DOCUMENT SECTION:
= Beginning of Section =

Summer 1999 81% Conservative
(5) Designating the Sudbury, Assabet, and Concord as Wild and Scenic Rivers, H.R. 193. This bill would designate a combined total of 29 miles of three rivers in Massachusetts as Wild and Scenic under the Wild and Scenic Rivers Act of 1968. Although the bill would prevent the federal government from actually acquiring title or easements for any of the land adjacent to the sections of river in question, through a loophole the government could still acquire such land or easements “under other laws for other purposes.” The House passed the bill on February 23, 1999 by a vote of 395 to 22 (Congressional Record, page H679, roll call 23; we have assigned pluses to the “nays” and minuses to the “yeas”).
Another greenie?
(19) Gun Control, H.R. 2122. This legislation would clamp down on gun sales at gun shows, which for the purposes of this bill are defined as any event “at which 50 or more firearms are offered or exhibited for sale, transfer, or exchange” or at which there are ten or more vendors. Under this bill, a person offering a firearm for sale who is not himself licensed is prevented from selling that firearm directly to the buyer. The licensed vendor must complete a background check before the transfer of the weapon. The House rejected the measure on June 18, 1999 by a vote of 147 to 280 (Congressional Record, pages H4656-57, roll call 244; we have assigned pluses to the “nays” and minuses to the “yeas”).

= End of Section =

AVAILABLE DATA:
= Beginning of Section =

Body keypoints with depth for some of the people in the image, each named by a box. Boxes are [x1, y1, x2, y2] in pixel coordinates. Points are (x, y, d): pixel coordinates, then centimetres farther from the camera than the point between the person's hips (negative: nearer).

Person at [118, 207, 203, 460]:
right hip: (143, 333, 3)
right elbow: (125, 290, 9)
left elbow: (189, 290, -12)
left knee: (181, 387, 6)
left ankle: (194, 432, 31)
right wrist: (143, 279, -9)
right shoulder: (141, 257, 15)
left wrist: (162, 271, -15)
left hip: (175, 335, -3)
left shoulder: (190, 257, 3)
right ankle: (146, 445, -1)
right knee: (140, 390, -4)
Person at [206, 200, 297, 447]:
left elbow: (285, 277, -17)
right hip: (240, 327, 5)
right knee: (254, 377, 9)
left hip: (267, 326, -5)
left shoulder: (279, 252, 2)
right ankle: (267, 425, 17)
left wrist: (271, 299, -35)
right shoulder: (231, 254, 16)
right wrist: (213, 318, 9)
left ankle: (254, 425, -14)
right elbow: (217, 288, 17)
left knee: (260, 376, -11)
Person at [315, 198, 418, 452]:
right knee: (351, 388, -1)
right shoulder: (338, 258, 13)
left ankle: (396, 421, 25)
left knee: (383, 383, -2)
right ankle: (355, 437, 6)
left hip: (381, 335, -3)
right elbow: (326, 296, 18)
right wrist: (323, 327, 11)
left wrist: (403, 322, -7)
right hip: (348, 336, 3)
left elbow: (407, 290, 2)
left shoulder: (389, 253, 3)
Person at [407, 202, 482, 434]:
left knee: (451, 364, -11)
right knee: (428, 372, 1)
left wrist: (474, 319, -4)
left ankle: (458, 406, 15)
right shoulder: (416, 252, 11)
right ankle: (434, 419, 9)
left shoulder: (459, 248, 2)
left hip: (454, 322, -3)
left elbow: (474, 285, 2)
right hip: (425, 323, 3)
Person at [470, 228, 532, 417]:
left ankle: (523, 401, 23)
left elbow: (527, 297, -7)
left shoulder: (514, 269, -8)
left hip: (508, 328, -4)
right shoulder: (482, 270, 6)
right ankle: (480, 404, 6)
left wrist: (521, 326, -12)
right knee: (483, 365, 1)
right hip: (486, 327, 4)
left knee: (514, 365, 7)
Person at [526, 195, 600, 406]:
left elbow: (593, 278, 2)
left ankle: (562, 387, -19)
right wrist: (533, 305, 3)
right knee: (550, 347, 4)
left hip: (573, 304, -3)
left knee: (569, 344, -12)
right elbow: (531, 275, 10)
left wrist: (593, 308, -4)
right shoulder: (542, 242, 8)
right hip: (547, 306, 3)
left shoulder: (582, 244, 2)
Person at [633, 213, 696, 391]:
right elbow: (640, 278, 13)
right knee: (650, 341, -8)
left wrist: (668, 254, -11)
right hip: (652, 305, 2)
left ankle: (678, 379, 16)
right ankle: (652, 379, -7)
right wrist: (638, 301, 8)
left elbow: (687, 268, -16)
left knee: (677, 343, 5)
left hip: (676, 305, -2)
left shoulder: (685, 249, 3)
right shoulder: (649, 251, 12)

= End of Section =

DIRECTIONS:
1. Print the passage from the voting summary on House bills that opens with the words containing "Summer 1999 81%" and closes with "Another greenie?", reproducing it verbatim.
2. Using the voting summary on House bills, answer each of the following:
(a) How many combined miles of river would H.R. 193 designate as Wild and Scenic?
(b) By what vote did the House reject H.R. 2122?
(c) Under H.R. 2122, how many vendors at an event qualify it as a gun show?
3. Pick up the voting summary on House bills after its final sentence and continue it.

SOLVED PROBLEMS:
1.
Summer 1999 81% Conservative
(5) Designating the Sudbury, Assabet, and Concord as Wild and Scenic Rivers, H.R. 193. This bill would designate a combined total of 29 miles of three rivers in Massachusetts as Wild and Scenic under the Wild and Scenic Rivers Act of 1968. Although the bill would prevent the federal government from actually acquiring title or easements for any of the land adjacent to the sections of river in question, through a loophole the government could still acquire such land or easements “under other laws for other purposes.” The House passed the bill on February 23, 1999 by a vote of 395 to 22 (Congressional Record, page H679, roll call 23; we have assigned pluses to the “nays” and minuses to the “yeas”).
Another greenie?

2.
(a) 29 miles
(b) 147 to 280
(c) Ten or more

3.
Much worse - another gun grabber.
Winter 2000 77% Conservative
27 More Federal Education Spending. This amendment would simply express the "sense of the Senate" that $132 million of the proposed 10-year tax cut should be shifted to wasteful federal education programs. The proposal untruthfully states that the tax cut it would abolish, a one percent reduction in the rate of the lowest income tax bracket, would "disproportionately benefit upper income taxpayers." Senator Tim Hutchinson (R-AR) argued against the amendment, noting that "If we do not pass the $792 billion tax relief, that money will not go toward paying down the national debt. It will, as already suggested in the speeches on the other side in the last few minutes, immediately go into more spending." The Senate killed the measure, an amendment to S. 1429, defeating by a 48-52 vote on July 30, 1999 a waiver of a Budget Act point of order against the measure (Roll Call 232). We have assigned pluses to the "nays."
I was hoping for better from Tancredo.
39 Validating Roe v. Wade. This non-binding, "sense of Congress" measure would put Congress on record as stating that "Roe v. Wade was an appropriate decision," that giving mothers the ability to kill their babies in utero "secures an important constitutional right," and that Roe "should not be overturned." The 1973 Supreme Court Roe v. Wade decision was a landmark in judicial activism; it single-handedly nullified the long-standing abortion laws in 50 states without citing a single precedent for High Court jurisdiction over abortion laws. Since the Roe decision, more than 38 million unborn children have been slaughtered with legalized abortion. This measure, a second-degree amendment to the partial birth abortion ban bill (S. 1692), was adopted by the Senate on October 21, 1999 by a vote of 51-47 (Roll Call 337). We have assigned pluses to the "nays." After the second-degree Roe amendment was added to the underlying amendment, the Roe amendment was added to the bill by voice vote.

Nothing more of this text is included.